Images of a vast garden. Laughing children. A girl who smiled at him as—
Jun shook his head to banish the memories.
“No, Lady. I began losing my sight when I was ten. It took two years to depart. My grandmother blamed the pollution in the sky. The haze that makes Lady Sun burn brighter and hotter. I am told many folk wear goggles now in the north, to protect them from my fate.”
“That is very sad.”
“Happier than some. The sickness grows worse with each passing year. It claims lives, not just eyes. My mother and father both fell to it. The people of my village call it blacklung. And it strikes not only humans. The phoenix sicken and die. The mujina and tanuki of the forests, the kappa of the river and lakes, even the thunder tigers—all of them are falling prey.”

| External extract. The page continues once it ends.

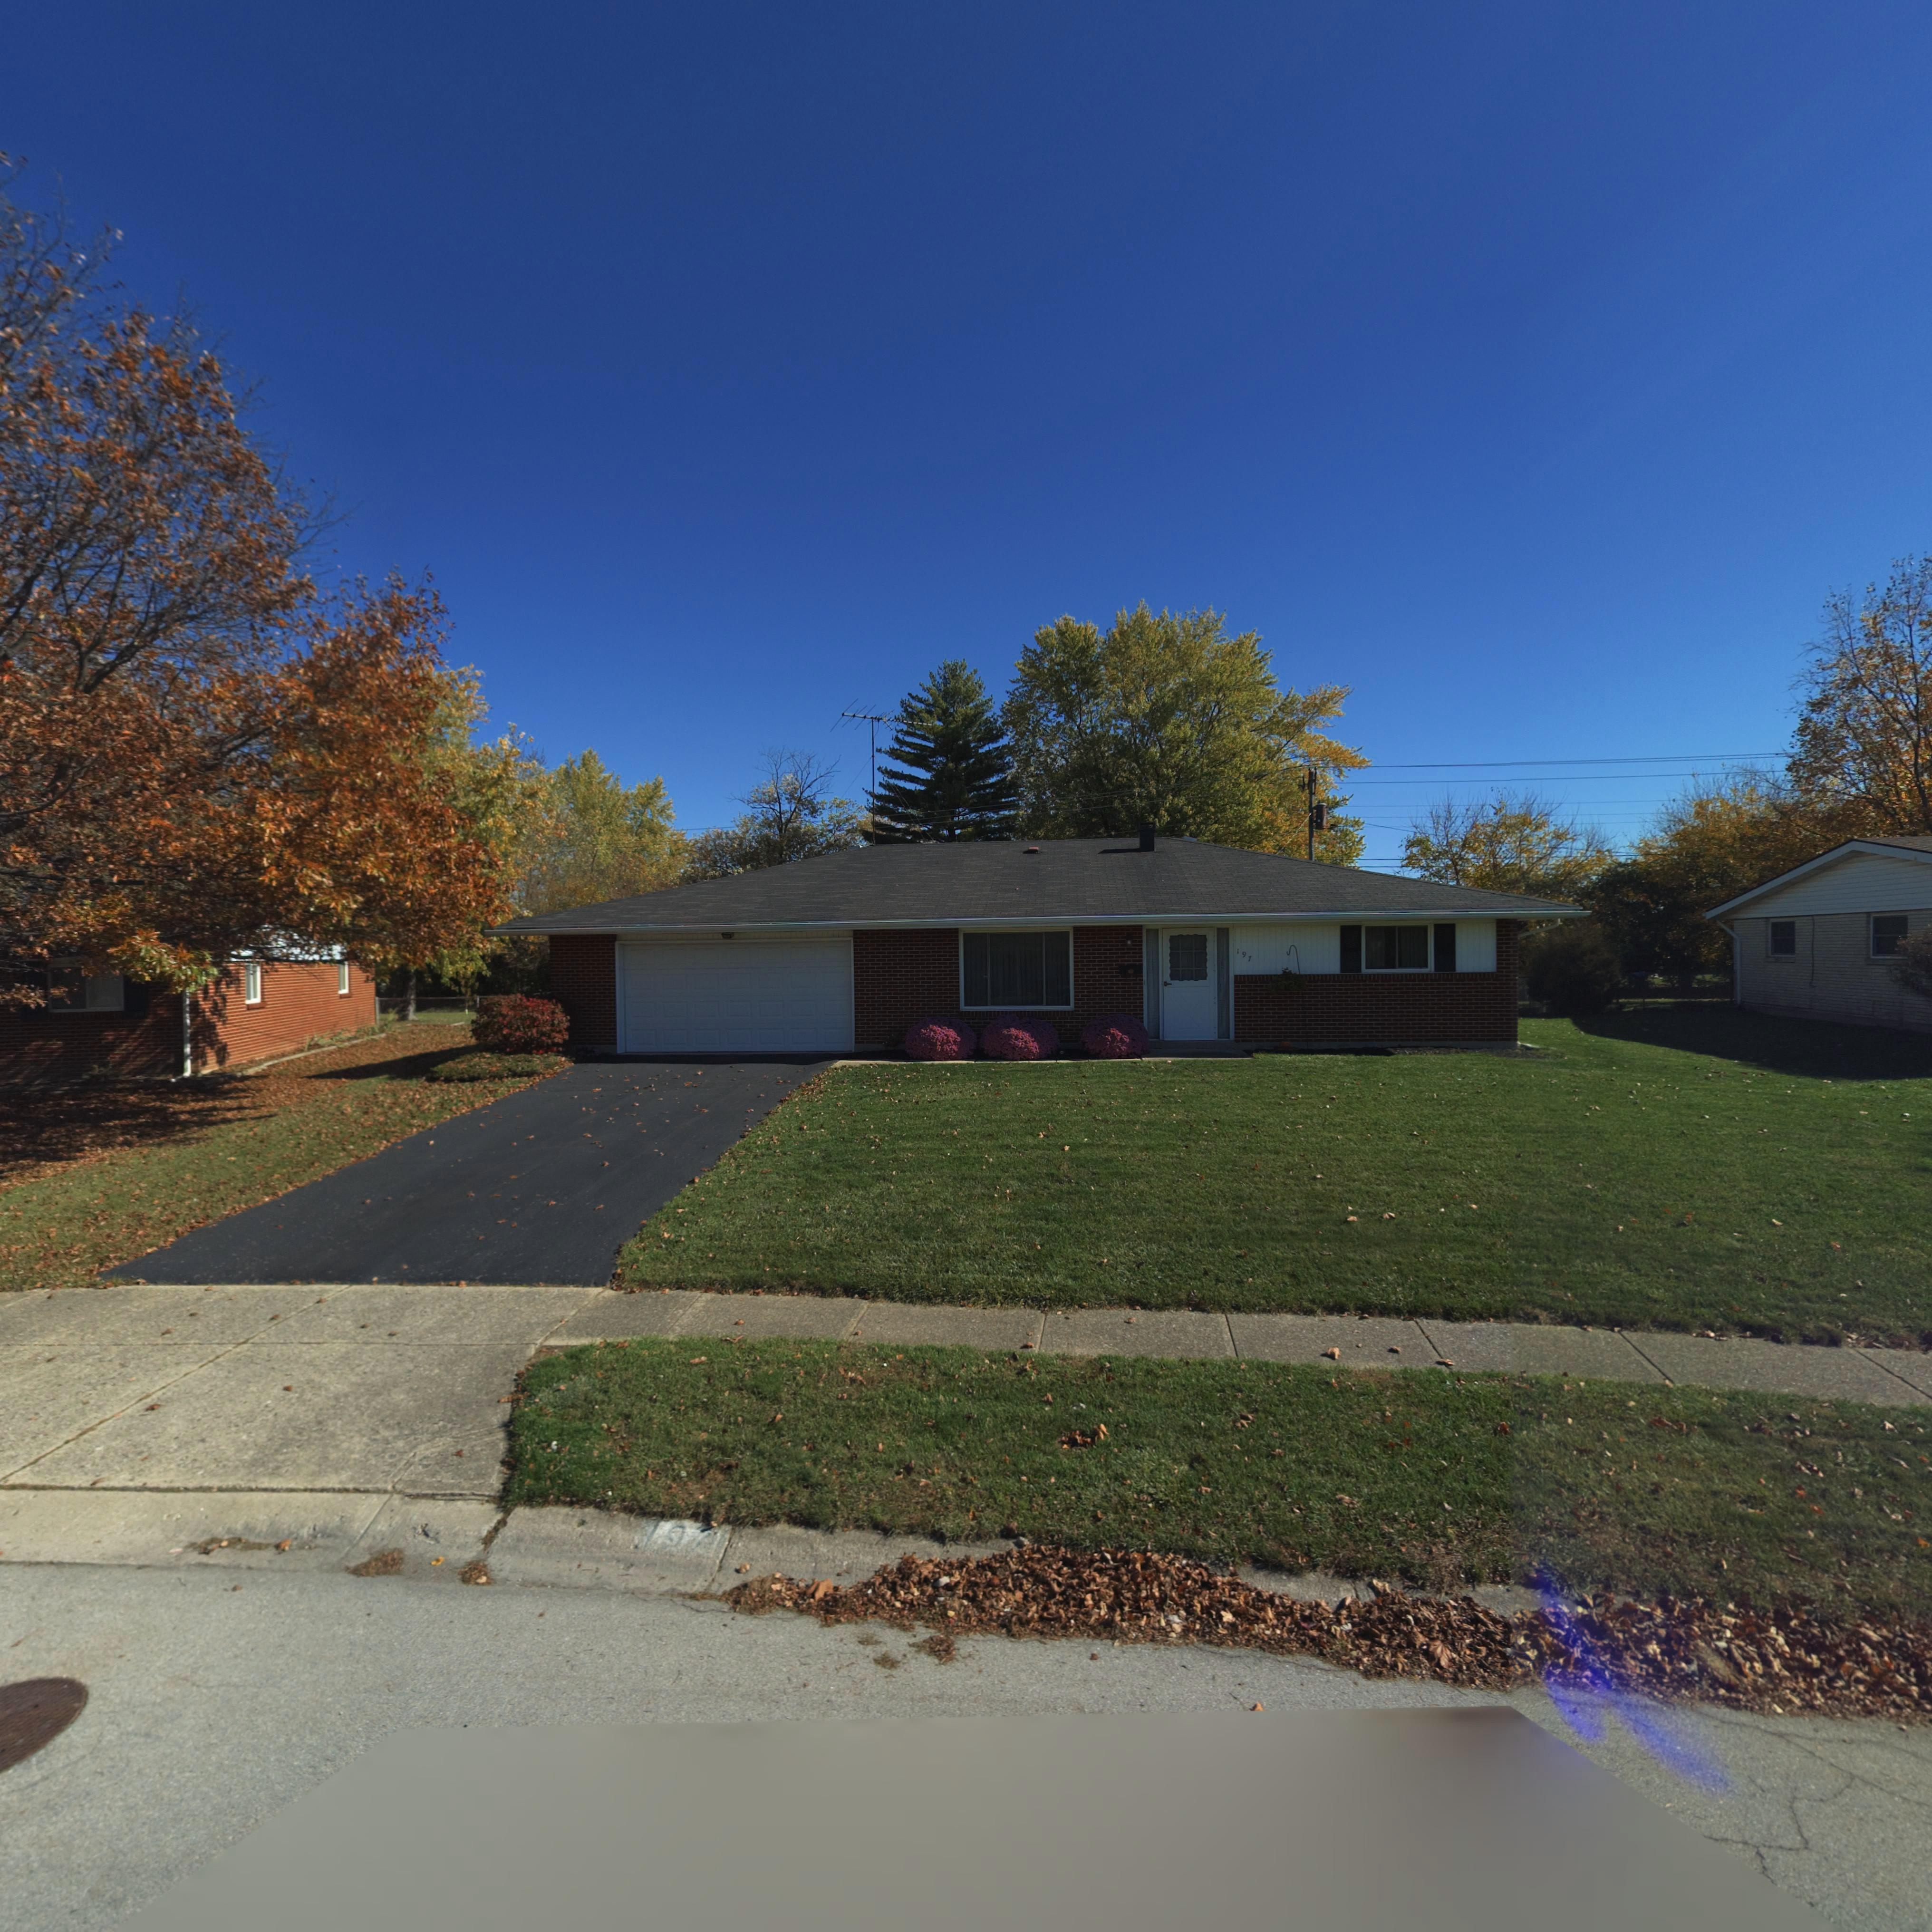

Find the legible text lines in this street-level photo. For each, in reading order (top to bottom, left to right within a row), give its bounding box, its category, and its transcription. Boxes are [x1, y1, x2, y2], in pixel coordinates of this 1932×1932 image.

[1236, 947, 1253, 963] StreetNumber: 197
[637, 1518, 715, 1558] StreetNumber: 197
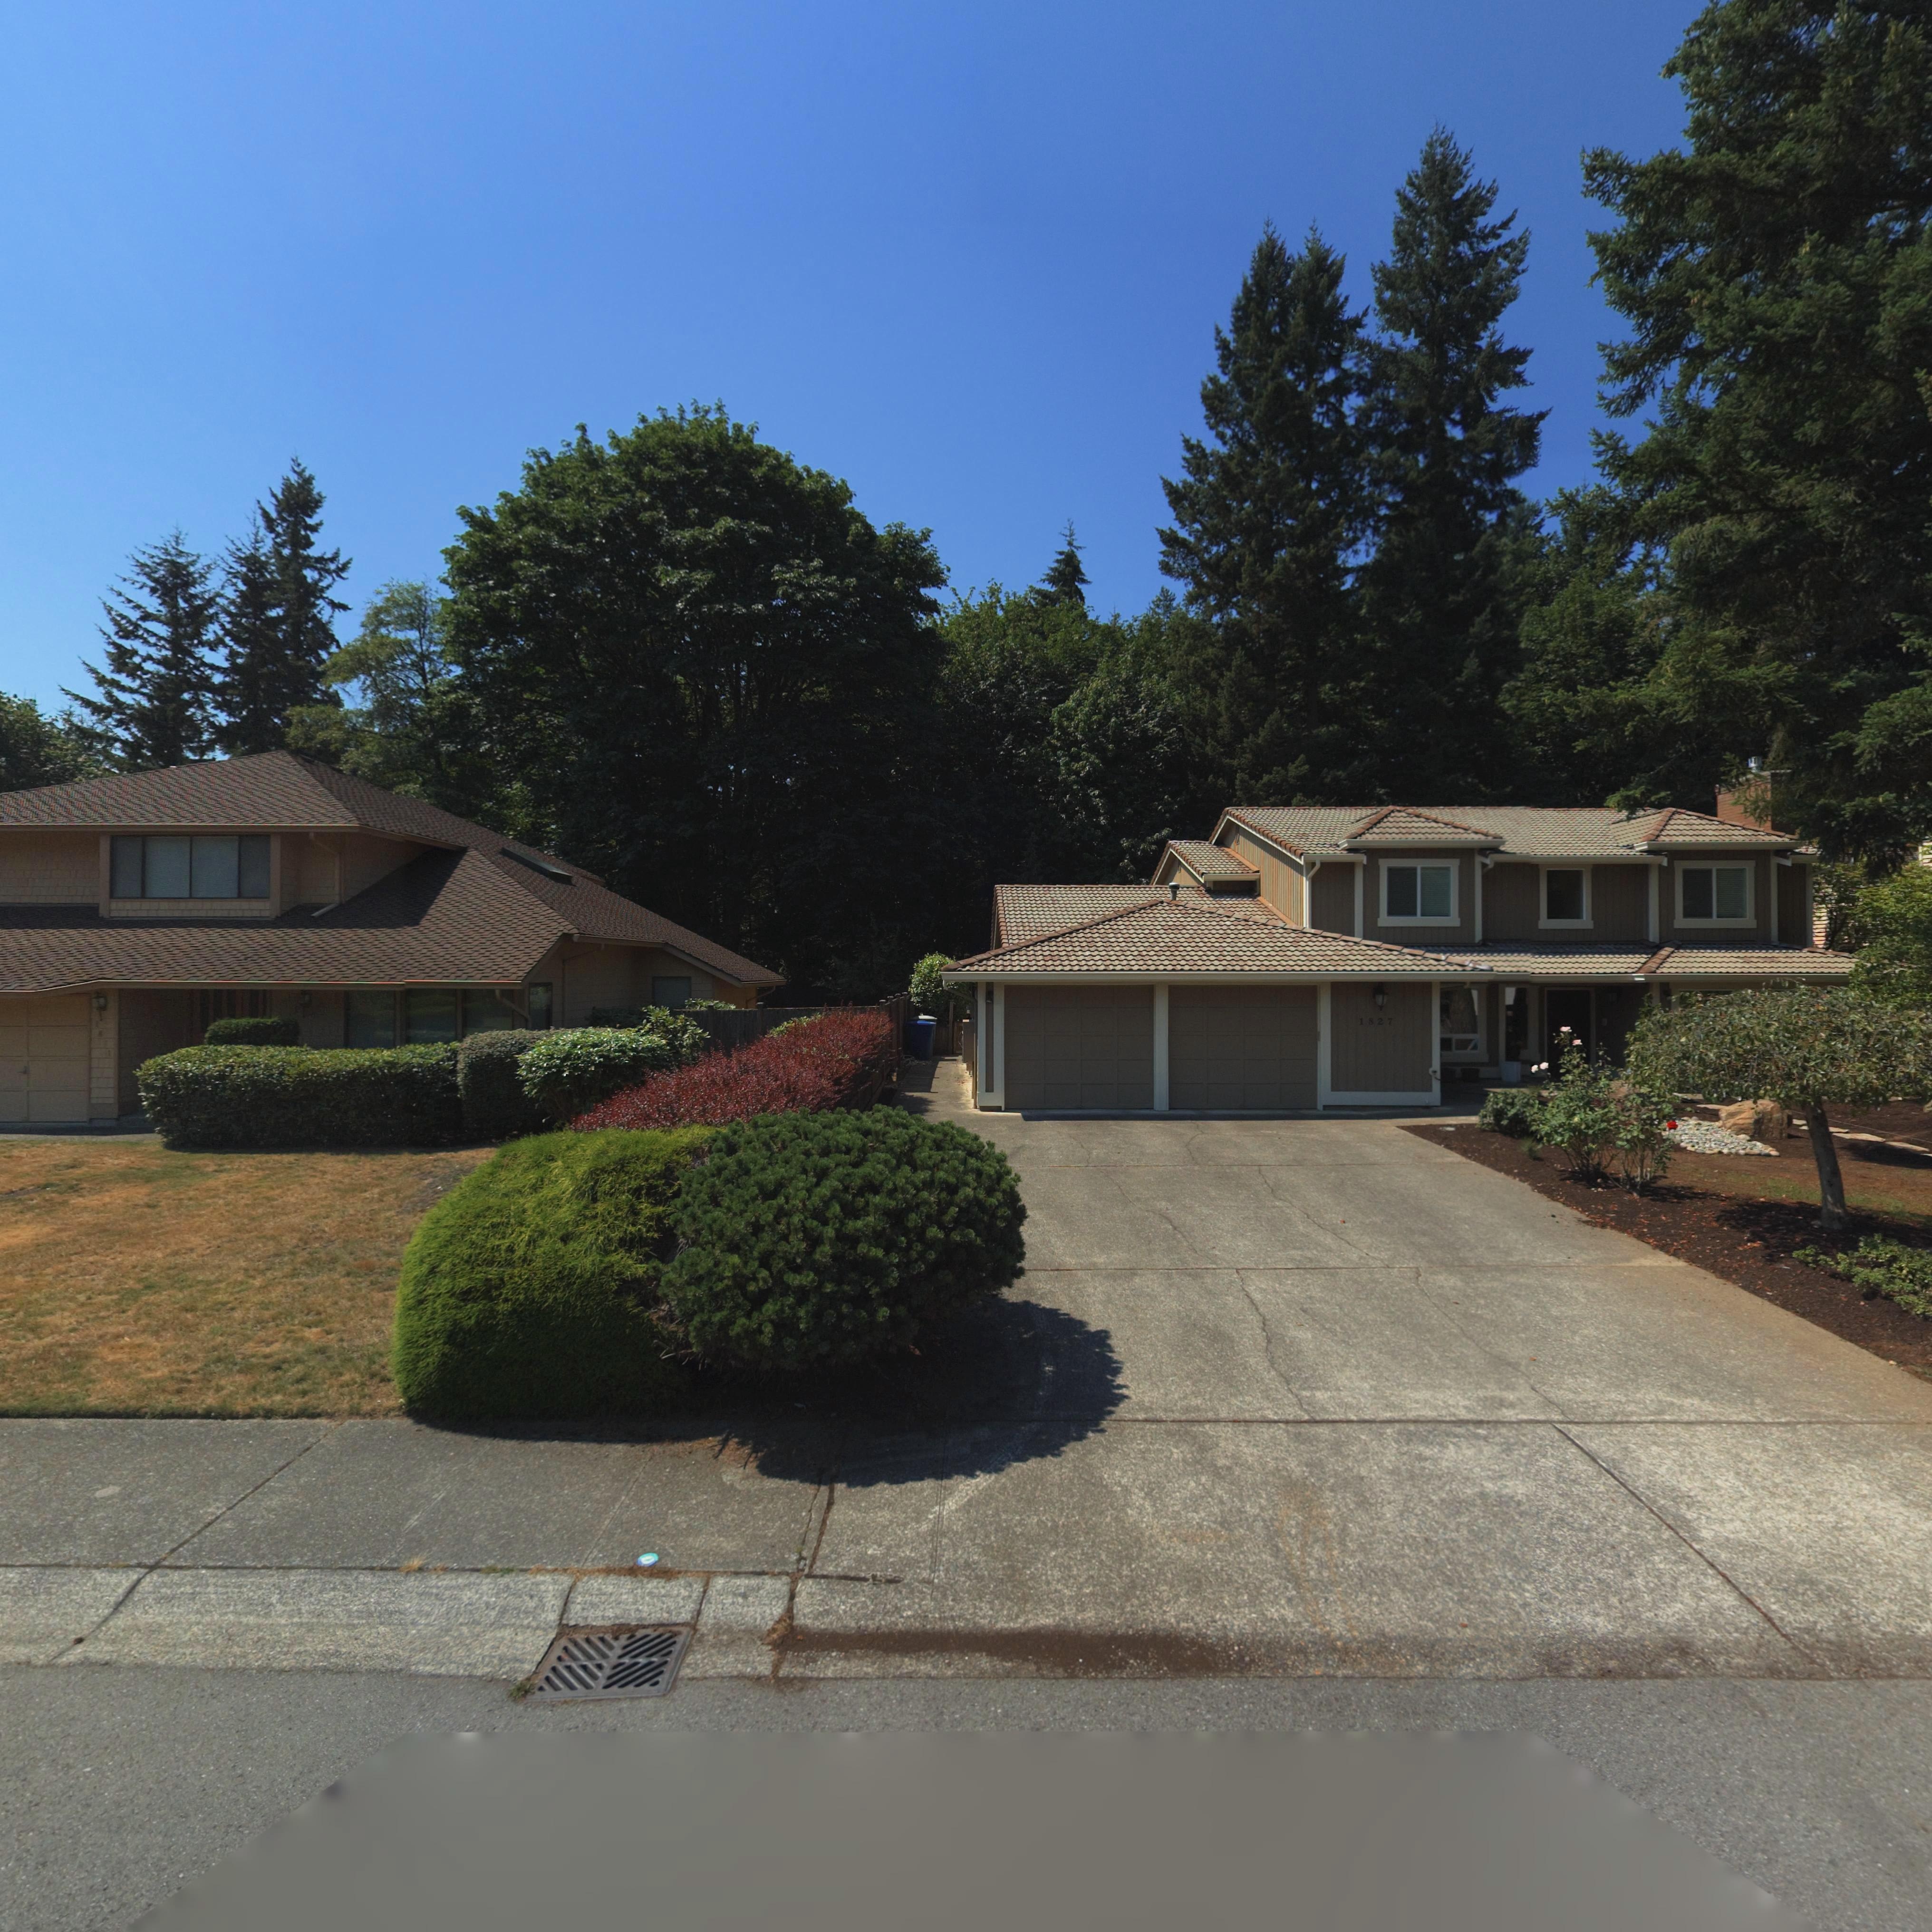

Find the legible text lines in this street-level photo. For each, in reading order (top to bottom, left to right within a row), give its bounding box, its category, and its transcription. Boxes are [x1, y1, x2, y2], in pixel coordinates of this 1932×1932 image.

“We hear rumor of this sickness you speak of, Jun-san,” said Lady Ami. “I remember folk of my father’s court falling to it when I was younger. But we had no notion it had grown to such a threat. My father-in-law’s illness, the matter of succession … the Shōgun’s court has been consumed by it in recent times.”
“I fear the Lotus Guild is to blame for…”
His voice drifted off as a familiar shape in his mind … no, two … coalesced out of the mists at the edge of his senses and stalked forward into the light. All purring and soft velvet, tread like a faint breeze on the polished boards. He reached out with the Kenning, their thoughts calling to his, recognizing them as cats, male and female, slinking to their mistress’s side and watching him with curious eyes. He touched their minds, bid them greeting, feeling their delight as the Lady Ami ran her fingernails through their fur, their sensual shivers flowing into him.